John Smale, 1927–2011
The executive who led P&G to growth
The American Dental Association had never approved any toothpaste until John Smale, a young executive at Procter & Gamble, convinced it, in 1961, to bless the company’s new fluoride toothpaste, Crest. That pioneering marketing agreement rocketed Crest from 12 percent market share to 38 percent by the end of the decade. It also raised Smale’s stock at P&G, where he went on to become a highly regarded chief executive from 1981 to 1990 before serving as chairman of General Motors.

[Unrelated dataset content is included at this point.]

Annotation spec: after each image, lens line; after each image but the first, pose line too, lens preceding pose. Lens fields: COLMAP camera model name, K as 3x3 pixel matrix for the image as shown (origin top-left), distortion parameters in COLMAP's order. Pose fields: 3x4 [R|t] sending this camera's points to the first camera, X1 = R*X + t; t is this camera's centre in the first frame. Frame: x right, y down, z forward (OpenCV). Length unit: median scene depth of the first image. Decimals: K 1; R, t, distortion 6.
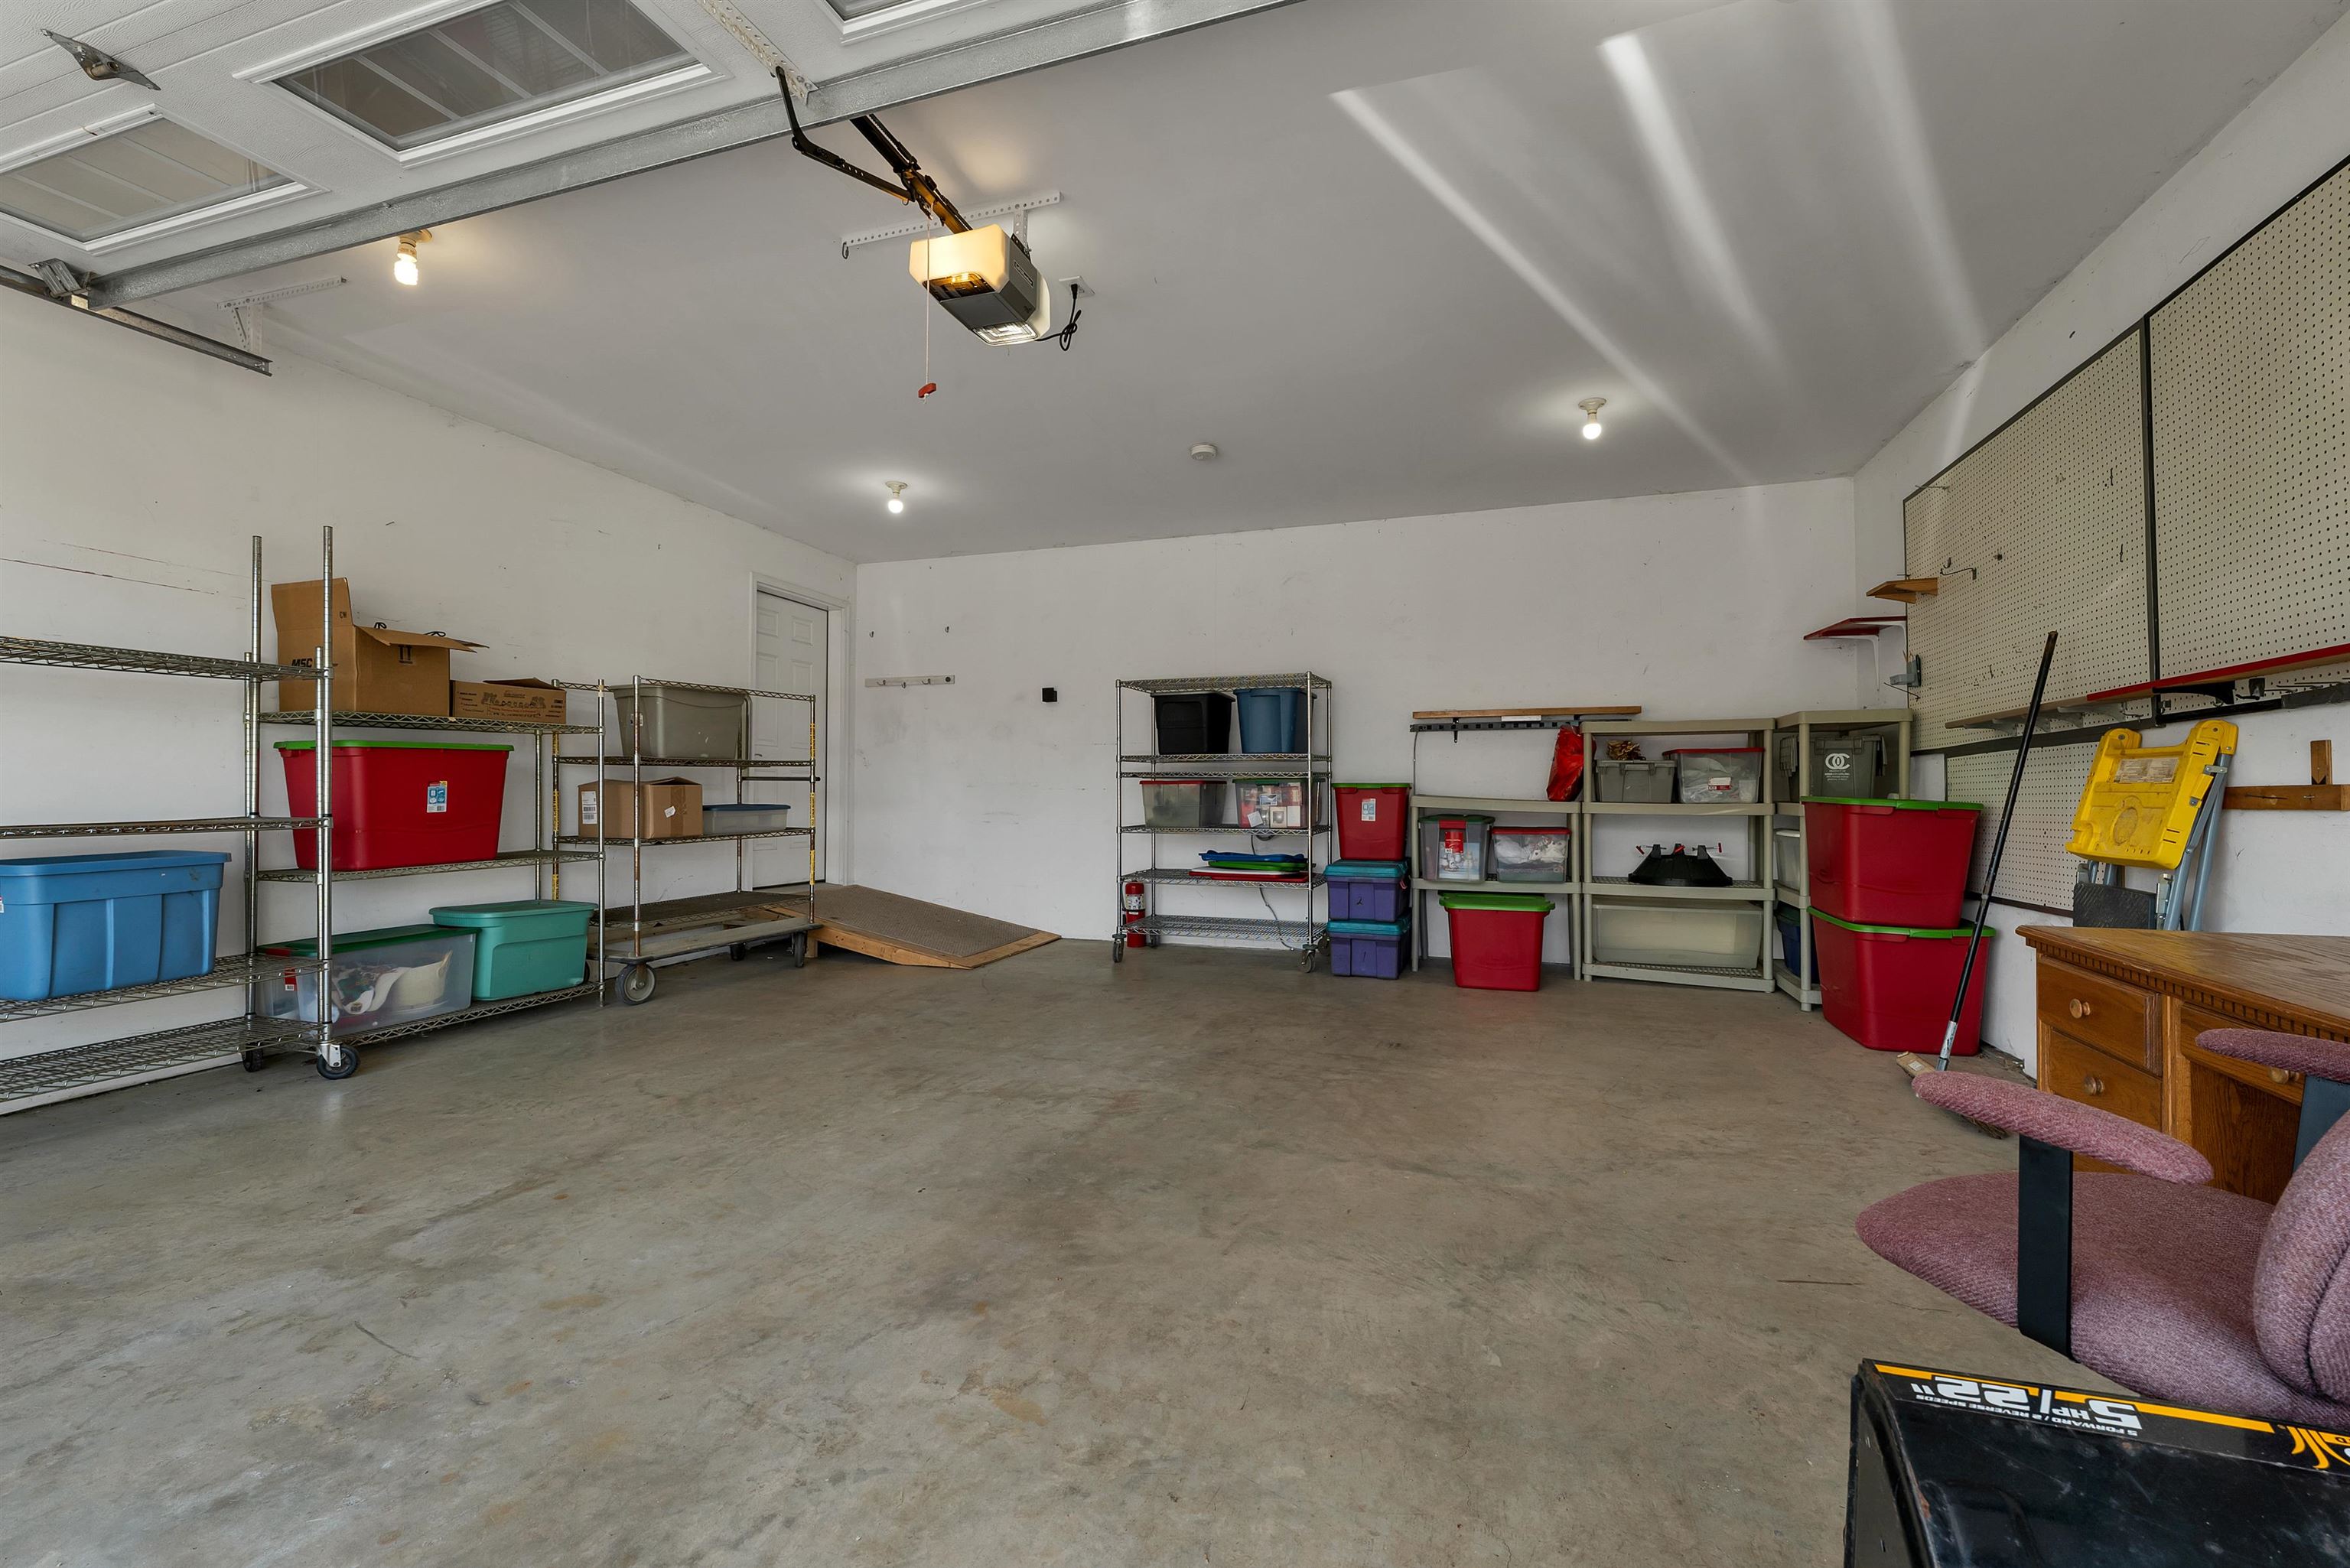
lens RADIAL K [[991.5, 0, 1177.9], [0, 991.5, 798.9], [0, 0, 1]] dist [0.000706, -0.000051]
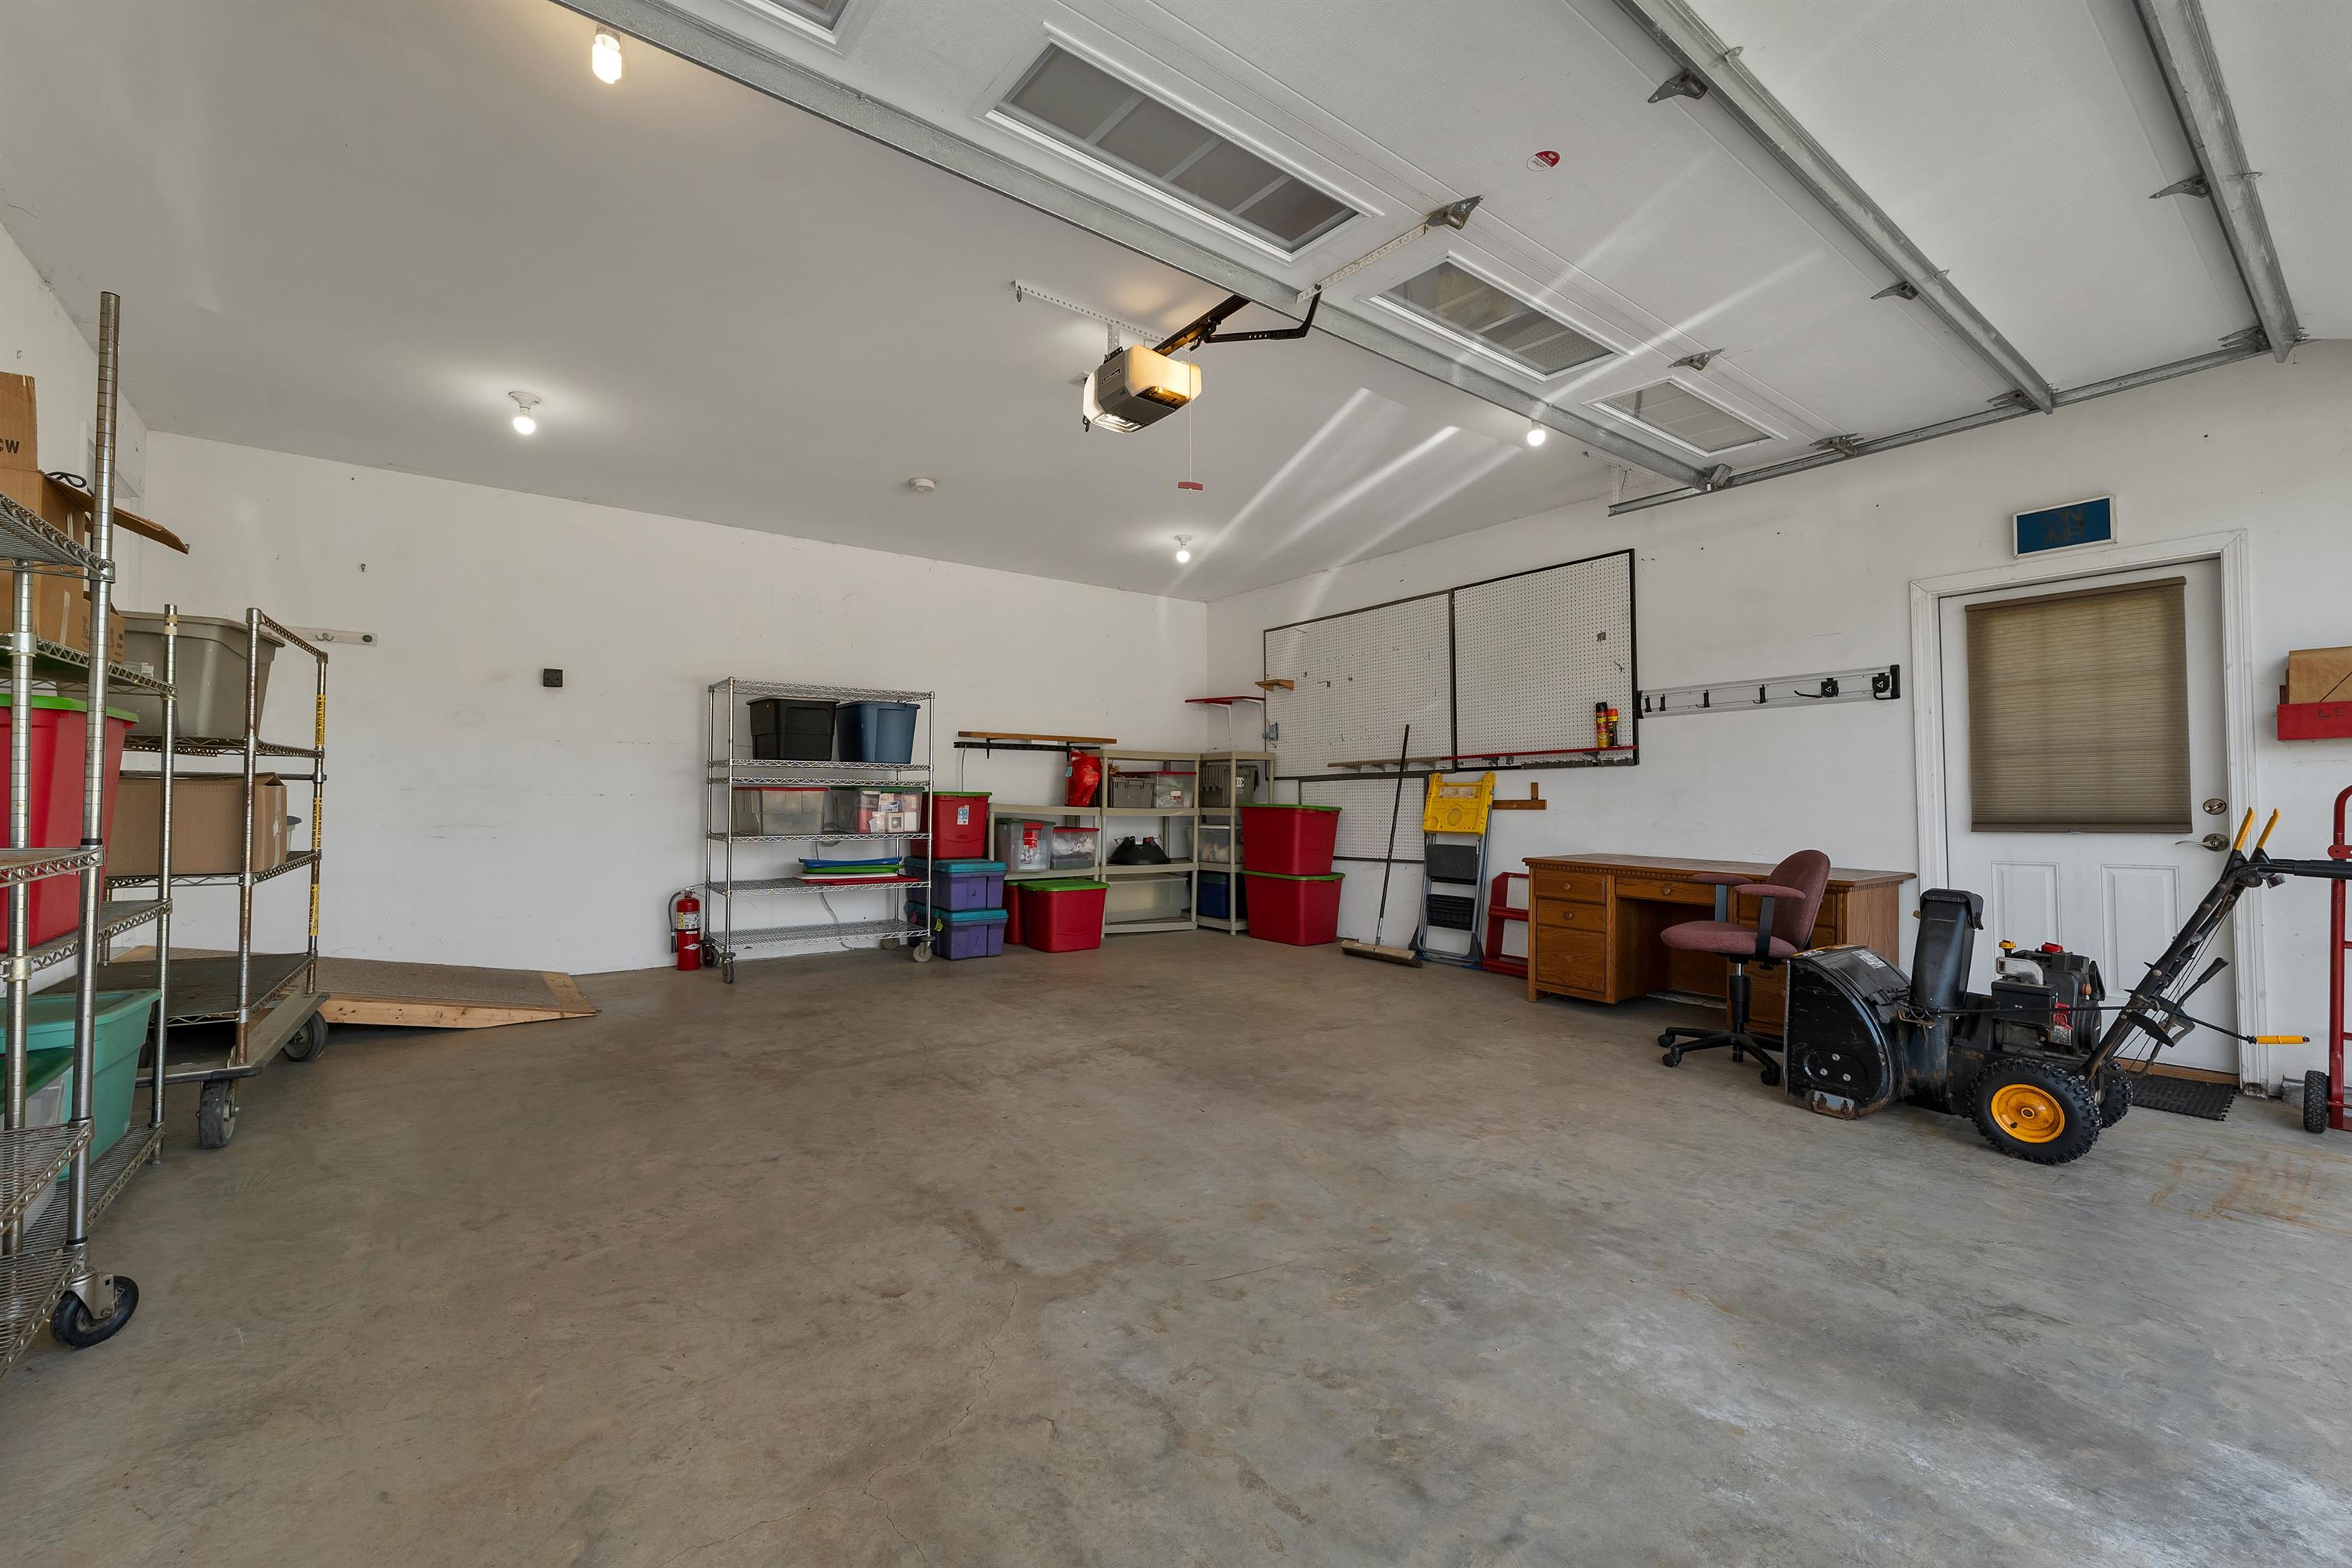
lens RADIAL K [[992.6, 0, 1180.4], [0, 992.6, 807.8], [0, 0, 1]] dist [0.000567, 0.000295]
pose [[0.545961, -0.003939, 0.837801, -1.199806], [0.001067, 0.999991, 0.004006, -0.003648], [-0.837810, -0.001293, 0.545961, 0.283845]]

Born in Listowel, Ontario, and raised in Elmhurst, Ill., Smale showed a nose for business early, said The New York Times. He paid for college largely by writing two how-to books for fraternities and sororities, called Party ’Em Up and Party ’Em Up Some More. Three years after graduating, he joined P&G and spent the next 30 years climbing the company ranks before being appointed CEO. Over his nine-year tenure, the company’s revenue doubled, to $24 billion. Smale oversaw aggressive expansions into Eastern Europe and Asia and bought a number of major consumer brands, including Vicks cold medicine and Olay skin-care products.
In 1992, Smale was made chairman of GM in a boardroom coup, said Bloomberg.com. Then on the verge of bankruptcy, under Smale’s direction the automaker “stabilized its finances and returned to profitability” the following year. “John brought together wisdom and courage, concern for people, and commitment to the long term,” former P&G CEO John E. Pepper told the Associated Press. “He was quite simply the most effective executive I’ve ever known.”